L’interesse nutrizionale verso il cacao è motivato dalle sue numerose componenti: grassi, steroli, fibre, minerali, metilxantine (teobromina e, in minor quantità, caffeina), peptidi, polifenoli sono abbondanti all’origine, anche se la lavorazione ne modifica il contenuto e, di conseguenza, l’impatto nutrizionale.

I polifenoli sono indispensabili per la difesa da ossidanti come la radiazione UV, parassitari, microbici.

Il consumo costante e adeguato di fonti alimentari di polifenoli, quali frutta, verdura, semi, spezie, erbe, l’olio extravergine di oliva, ma anche tè, caffè e cacao è il paradigma dell’alimentazione corretta, associata a una significativa riduzione del rischio di malattie croniche non trasmissibili. 

Scrive Cecilia Ranza per Nutrition Foundation of Italy.

I polifenoli prevalenti nel cacao, catechina ed epicatechina, sono flavanoli monomerici.

A un complesso di flavanoli del cacao la Commissione Europea, sulla base del parere dell’Autorità europea preposta alla sicurezza degli alimenti (EFSA: European Food Safety Authority) ha riconosciuto, nel 2012, un claim specifico, in quanto “aiutano a mantenere l’elasticità dei vasi sanguigni, la quale contribuisce a un normale flusso sanguigno” nella popolazione generale.
Come accennato, la fava di cacao è un seme ricco.

Vediamo il contenuto di minerali: magnesio, zinco, selenio, rame, potassio e ferro sono quelli più rappresentati.

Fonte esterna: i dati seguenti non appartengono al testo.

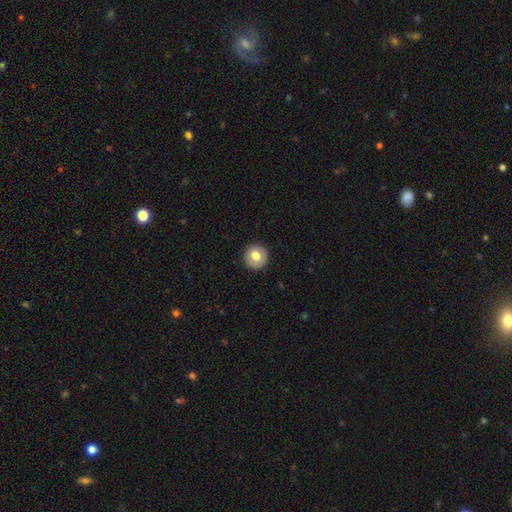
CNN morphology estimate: type=smooth (74%); roundness=round (95%); merging=none (92%).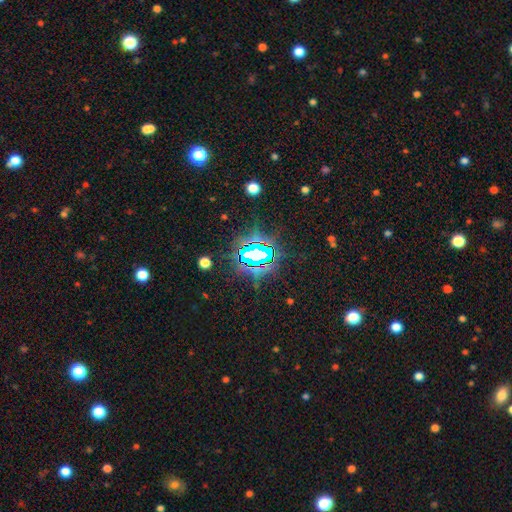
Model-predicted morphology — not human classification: star or artifact 75%, smooth 14%, featured or disk 11%.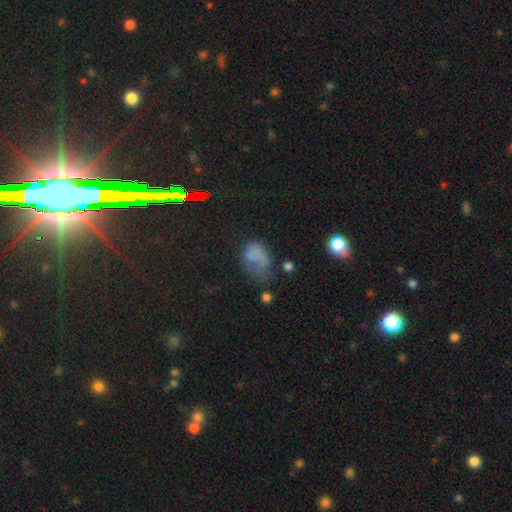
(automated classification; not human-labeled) The model was most divided on "merging": major disturbance: 41%, minor disturbance: 25%, none: 25%, merger: 8%. More confident: how rounded — in between (74%); smooth or featured — smooth (58%).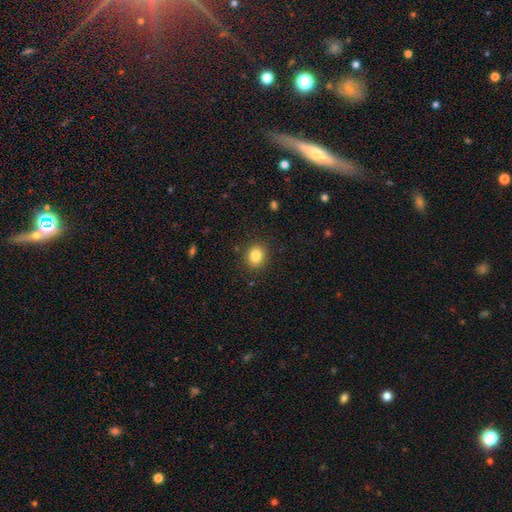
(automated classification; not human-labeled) Q: Smooth or featured?
A: smooth (82%); runner-up: star or artifact (11%)
Q: How rounded?
A: round (70%); runner-up: in between (29%)
Q: Merging?
A: none (89%); runner-up: minor disturbance (7%)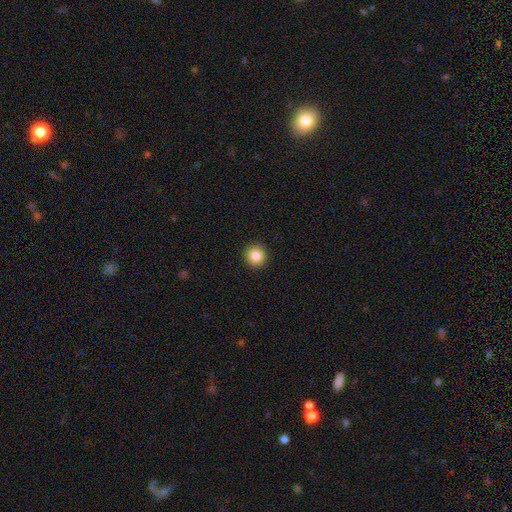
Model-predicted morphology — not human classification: smooth 86%, star or artifact 10%, featured or disk 5%. Down the decision tree: how rounded — round (94%); merging — none (93%).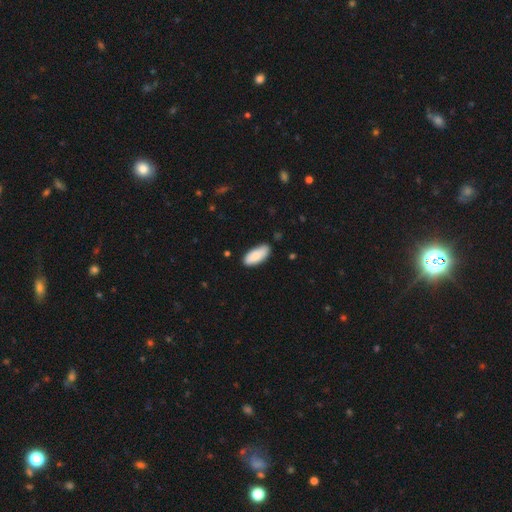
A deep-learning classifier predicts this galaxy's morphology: Smooth or featured?
  - smooth: 88% *
  - featured or disk: 7%
  - star or artifact: 6%
How rounded?
  - in between: 86% *
  - cigar-shaped: 12%
  - round: 2%
Merging?
  - none: 80% *
  - minor disturbance: 16%
  - major disturbance: 2%
  - merger: 2%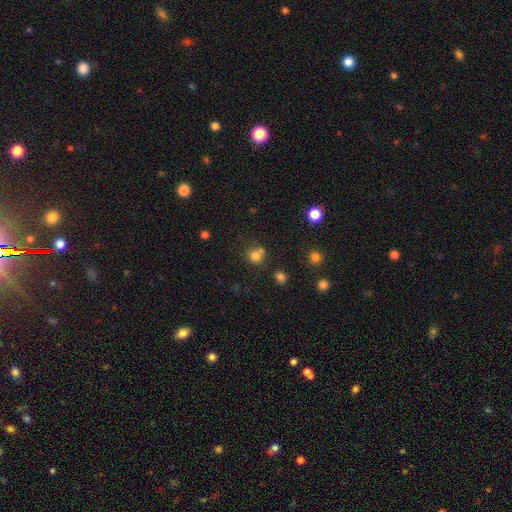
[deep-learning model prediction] smooth 77%, star or artifact 15%, featured or disk 8%. Down the decision tree: how rounded — round (83%); merging — none (54%).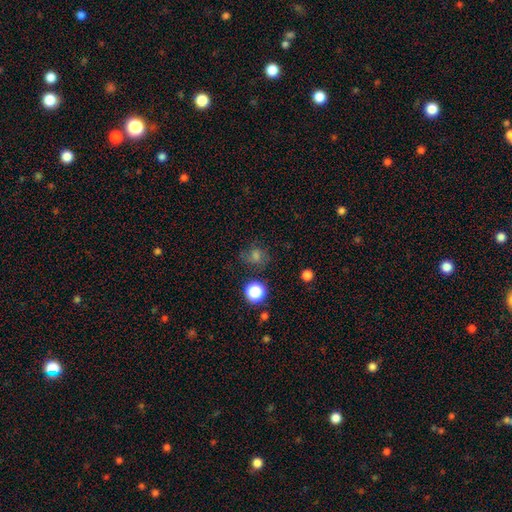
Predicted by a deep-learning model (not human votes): A smooth galaxy with no disk features (57%) that is round (72%).

Vote fractions:
- Smooth or featured? smooth: 57% / star or artifact: 26% / featured or disk: 16%
- How rounded? round: 72% / in between: 27% / cigar-shaped: 1%
- Merging? none: 70% / minor disturbance: 18% / major disturbance: 9% / merger: 4%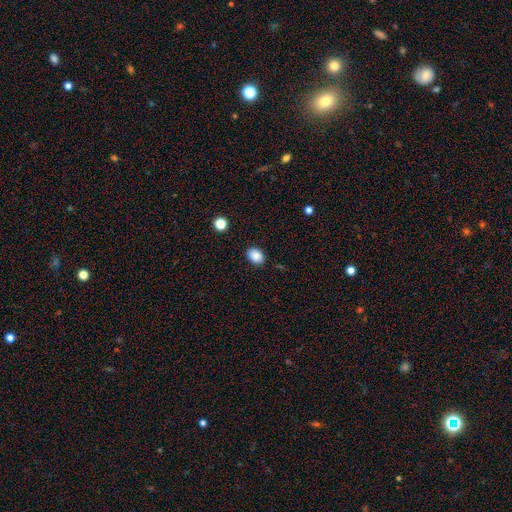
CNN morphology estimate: Smooth or featured? Predicted: smooth (p=0.87). How rounded? Predicted: in between (p=0.73). Merging? Predicted: none (p=0.85).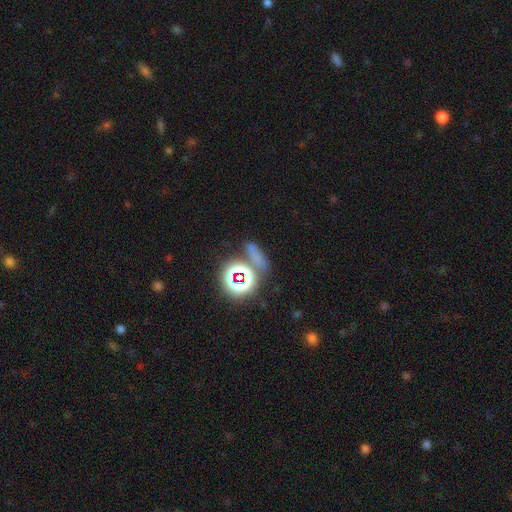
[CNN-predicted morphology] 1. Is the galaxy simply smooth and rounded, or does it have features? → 47% star or artifact, 42% smooth, 11% featured or disk.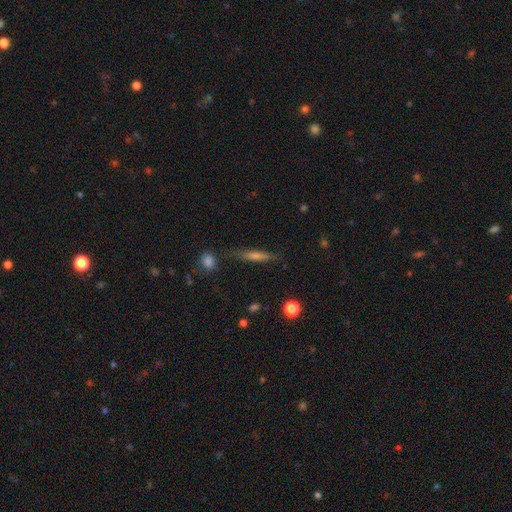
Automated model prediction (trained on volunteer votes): This appears to be a featured or disk galaxy (44%). Merging: none (77%).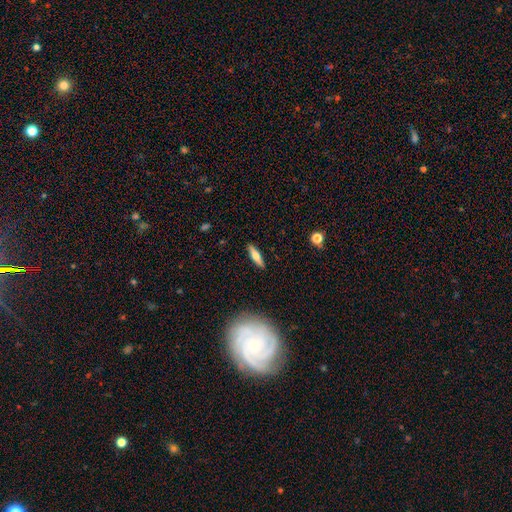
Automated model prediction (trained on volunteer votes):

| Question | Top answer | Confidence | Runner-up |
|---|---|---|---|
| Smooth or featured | smooth | 53% | featured or disk (41%) |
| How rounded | cigar-shaped | 70% | in between (28%) |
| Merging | none | 89% | minor disturbance (7%) |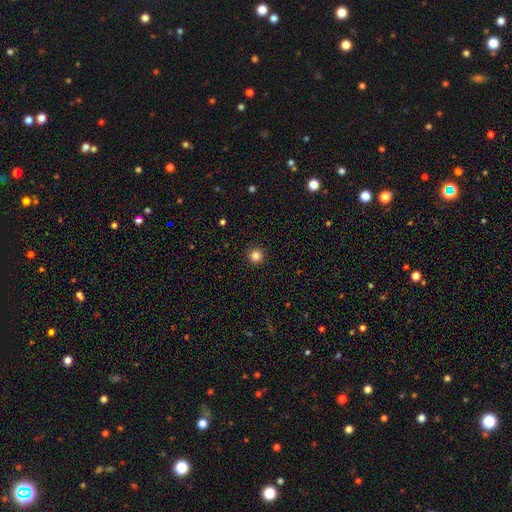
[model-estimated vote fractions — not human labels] This is clearly a smooth galaxy (84%). How rounded: clearly round (96%). Merging: clearly none (93%).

Si aggiungono la quota vitaminica, in cui domina il gruppo B e quella di aminoacidi e derivati, con triptofano e serotonina.

Infine, da non dimenticare è il contenuto di fibre.

Il cacao era consumato dalle popolazioni del Centroamerica tostando le fave e triturandole a freddo, aggiungendo acqua calda, peperoncino, cannella o altre spezie.

Niente latte e zucchero.

Così preparata la bevanda, molto amara e poco gradevole al nostro gusto, conserva intatte tutte le proprietà del cacao, a iniziare dal contenuto in polifenoli (in larga maggioranza del gruppo dei flavanoli).
L’indicazione al consumo di cioccolato amaro (almeno il 70%) scaturisce da questa osservazione.

Ma non basta: la lavorazione è il secondo passo fondamentale.

Oggi la gran parte del cioccolato di marca assicura, nelle proprie preparazioni, un buon contenuto di flavanoli rispetto al peso, perché è stata abbandonata l’estrazione a base di alcali (messa a punto in Olanda, utilizzando il carbonato di potassio) che riduce il gusto amaro, ma dimezza anche il contenuto di flavanoli.

Latte e cacao

Una ricerca pubblicata dalla rivista Nutrition Foundation of Italy, ha confrontato gli effetti di una bevanda a base di latte e cacao con un preparato a base acquosa contenente carboidrati, proteine e grassi.

Nella metanalisi pubblicata nel 2019 sull’European Journal of Clinical Nutrition, la bevanda di latte e cioccolato si è dimostrata un’alternativa valida e a costo contenuto per il recupero dopo esercizio fisico intenso, anche a livello agonistico.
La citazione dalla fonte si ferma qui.